Top of PASSAGE TO READ

On the other, we are offered, according to Elliott Spitzer, “mush.”  Democrats have no coherent message and thus fall back on “mushy” calls for more economic stimulus and patching the gaping holes in the social safety net.  But where are the good jobs to come from?  Green technology?  Well, come with me to visit China sometime and I’ll show you what a commitment to green technology looks like and what kind of resources it entails.  The only competitions in which mush is useful are Iditarod and the race to the bottom.  It’s no way to win elections nor to motivate a nation.

Don’t get me wrong.  I love this country and thank God every day that when they left Germany my father and my grandfather decided to come here, not South America.  I believe in the greatness of our country and was privileged to represent it for 17 years as a diplomat and a trade negotiator.  I believe, as one of my Korean friends told me in the middle of an all-night haggling session in Geneva that “America is great because America is good.”

Just for those reasons, I sympathize with the objectives of living within our means, ensuring a sound dollar, and maintaining an open and fair trading system.  At the same time, I recognize the need for any civilized society to educate the young, retrain the older, provide decent housing and health care for all, care for the needy, and ensure an investment climate that generates good paying jobs for all those willing to work.

But as a country we have to escape this debate over “exceptional mush.”  Our problems are greater than this petty partisan debate presumes.  They are more difficult and more urgent, but we hardly speak of them.

Perhaps we can learn a lesson or two while watching this weekend’s football action.  We already know that the better team does not always win.  It’s possible for a less talented team to beat a more talented one, for an injury-riddled line up to best a healthy one, for a team on a losing streak to whip the hottest team in the league.  That’s why we bother to watch.

It might be good to contemplate how the unexpected can happen.  Sometimes it’s a lucky bounce of the ball, a mental blunder, or a bad call from the ref.  Most times, however, it’s preparation.  Football coaching staffs work almost 24/7 to devise elaborate game plans to capitalize on their team’s strengths, exploit the other team’s weaknesses, and produce victories even when not blessed by the odds makers.

On a national level, the steps to a winning game plan are pretty clear:

  • Establish a winning vision of a productive, wealth creating, financially self-reliant country.

Bottom of PASSAGE TO READ
Top of EXCERPTED DATA

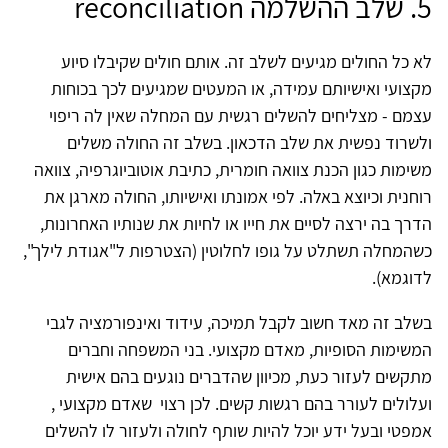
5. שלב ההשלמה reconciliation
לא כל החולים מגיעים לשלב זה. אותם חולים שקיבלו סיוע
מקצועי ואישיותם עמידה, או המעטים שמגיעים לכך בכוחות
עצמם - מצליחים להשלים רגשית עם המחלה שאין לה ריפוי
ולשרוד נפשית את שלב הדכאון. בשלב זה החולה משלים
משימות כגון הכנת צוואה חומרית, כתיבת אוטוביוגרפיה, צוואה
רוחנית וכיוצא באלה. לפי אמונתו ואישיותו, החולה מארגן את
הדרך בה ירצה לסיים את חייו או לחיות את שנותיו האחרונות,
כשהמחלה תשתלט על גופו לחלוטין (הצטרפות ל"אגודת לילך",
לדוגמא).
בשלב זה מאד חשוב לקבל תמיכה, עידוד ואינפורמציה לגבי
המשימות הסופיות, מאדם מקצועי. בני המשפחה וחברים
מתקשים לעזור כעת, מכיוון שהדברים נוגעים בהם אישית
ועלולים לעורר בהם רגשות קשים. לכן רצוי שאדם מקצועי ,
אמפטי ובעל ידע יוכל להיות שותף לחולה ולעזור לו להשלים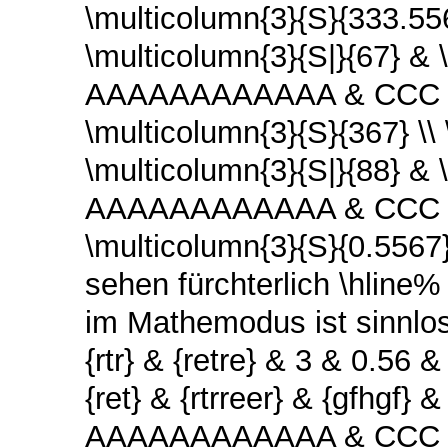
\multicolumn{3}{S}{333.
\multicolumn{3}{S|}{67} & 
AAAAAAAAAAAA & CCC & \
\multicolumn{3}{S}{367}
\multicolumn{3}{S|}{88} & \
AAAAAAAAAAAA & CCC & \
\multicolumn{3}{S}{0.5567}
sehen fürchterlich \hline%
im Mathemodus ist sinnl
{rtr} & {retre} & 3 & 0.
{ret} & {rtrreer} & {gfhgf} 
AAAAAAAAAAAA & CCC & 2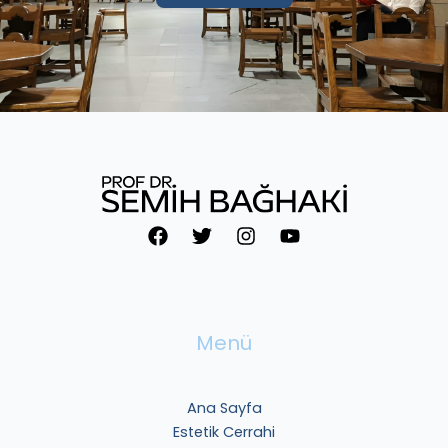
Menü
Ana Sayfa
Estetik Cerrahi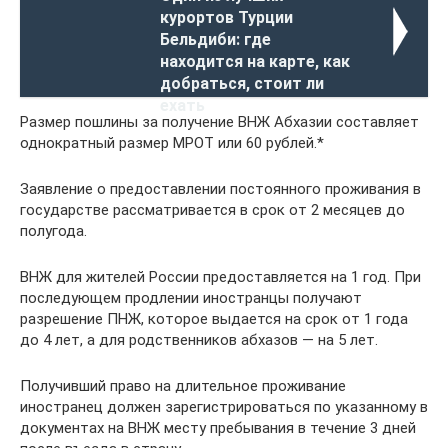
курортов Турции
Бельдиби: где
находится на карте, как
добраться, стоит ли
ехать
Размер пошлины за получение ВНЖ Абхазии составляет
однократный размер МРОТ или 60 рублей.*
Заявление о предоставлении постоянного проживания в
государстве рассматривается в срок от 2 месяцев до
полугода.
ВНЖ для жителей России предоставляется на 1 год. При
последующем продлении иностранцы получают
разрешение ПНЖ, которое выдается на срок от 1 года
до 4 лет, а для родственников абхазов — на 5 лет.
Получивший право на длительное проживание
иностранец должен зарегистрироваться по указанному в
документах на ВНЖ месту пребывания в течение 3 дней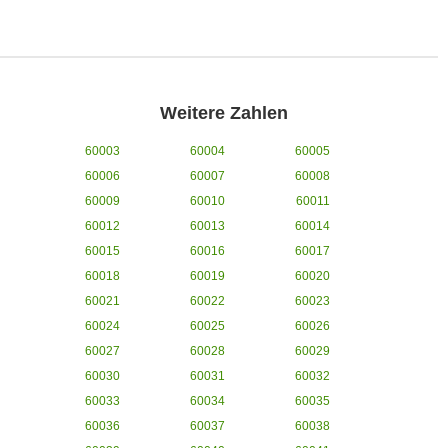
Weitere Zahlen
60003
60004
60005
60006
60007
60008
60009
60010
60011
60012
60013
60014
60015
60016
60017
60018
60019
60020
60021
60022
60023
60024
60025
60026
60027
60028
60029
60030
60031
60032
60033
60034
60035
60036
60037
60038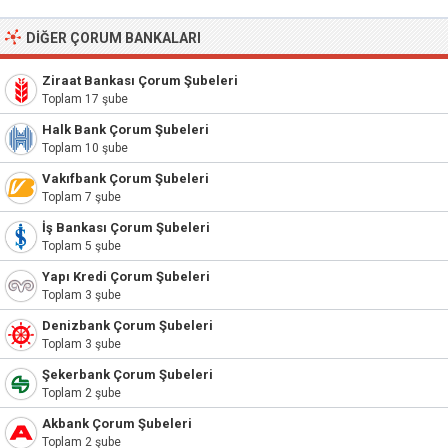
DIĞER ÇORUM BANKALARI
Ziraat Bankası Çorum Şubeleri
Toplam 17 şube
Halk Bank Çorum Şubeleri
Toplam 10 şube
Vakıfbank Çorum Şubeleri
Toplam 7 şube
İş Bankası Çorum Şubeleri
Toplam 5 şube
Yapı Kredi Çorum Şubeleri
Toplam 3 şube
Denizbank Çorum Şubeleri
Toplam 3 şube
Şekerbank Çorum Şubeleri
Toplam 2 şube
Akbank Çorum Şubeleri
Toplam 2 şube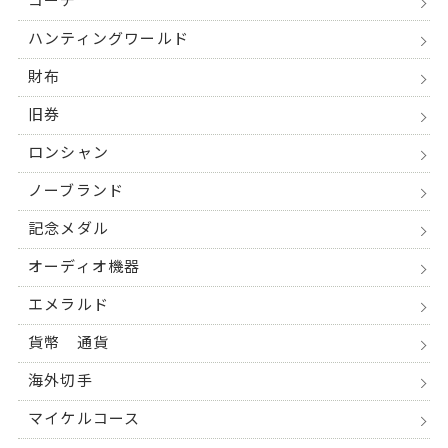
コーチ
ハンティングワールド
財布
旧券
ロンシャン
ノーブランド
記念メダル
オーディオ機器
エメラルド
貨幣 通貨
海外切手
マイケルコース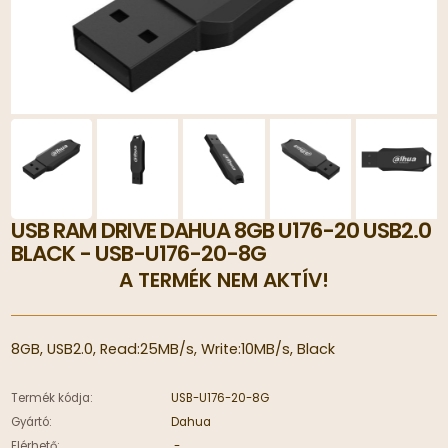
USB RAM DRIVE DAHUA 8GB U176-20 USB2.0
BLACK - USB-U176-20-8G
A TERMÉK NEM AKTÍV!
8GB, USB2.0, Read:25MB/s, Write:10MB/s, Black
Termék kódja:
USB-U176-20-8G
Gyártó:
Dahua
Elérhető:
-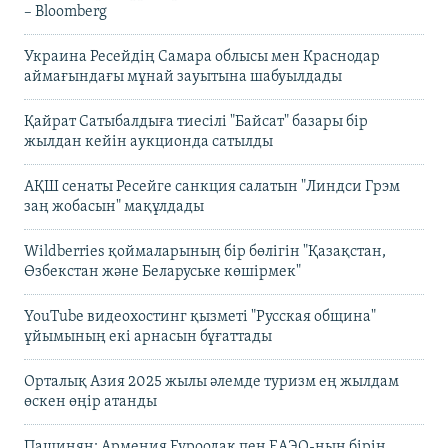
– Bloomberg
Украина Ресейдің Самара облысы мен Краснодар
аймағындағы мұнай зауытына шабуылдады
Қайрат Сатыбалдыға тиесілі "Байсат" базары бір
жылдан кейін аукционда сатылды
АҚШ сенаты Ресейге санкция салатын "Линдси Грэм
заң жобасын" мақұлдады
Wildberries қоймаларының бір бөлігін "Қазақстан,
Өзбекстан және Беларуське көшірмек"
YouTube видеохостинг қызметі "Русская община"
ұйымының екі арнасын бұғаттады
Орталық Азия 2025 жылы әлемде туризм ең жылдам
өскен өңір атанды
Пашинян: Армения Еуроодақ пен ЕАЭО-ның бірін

Bottom of EXCERPTED DATA

### REQUIRED WORK
**1)** List the things that the essay says any civilized society needs to do.
**2)** Rewrite the essay's paragraph beginning "Perhaps we can learn a lesson" more briefly, keeping its main facts.
**3)** Reproduce the essay's text between "It might be" and "the odds makers.", inclusive.

### RESPONSES IN ORDER
**1)**
- Educate the young
- Retrain the older
- Provide decent housing and health care for all
- Care for the needy
- Ensure an investment climate that generates good paying jobs for all those willing to work

**2)** This weekend's football games may offer a lesson: the better team does not always win. A less talented, injury-riddled, or losing team can beat a more talented, healthy, or hot one, and that is why people watch.

**3)**
It might be good to contemplate how the unexpected can happen.  Sometimes it’s a lucky bounce of the ball, a mental blunder, or a bad call from the ref.  Most times, however, it’s preparation.  Football coaching staffs work almost 24/7 to devise elaborate game plans to capitalize on their team’s strengths, exploit the other team’s weaknesses, and produce victories even when not blessed by the odds makers.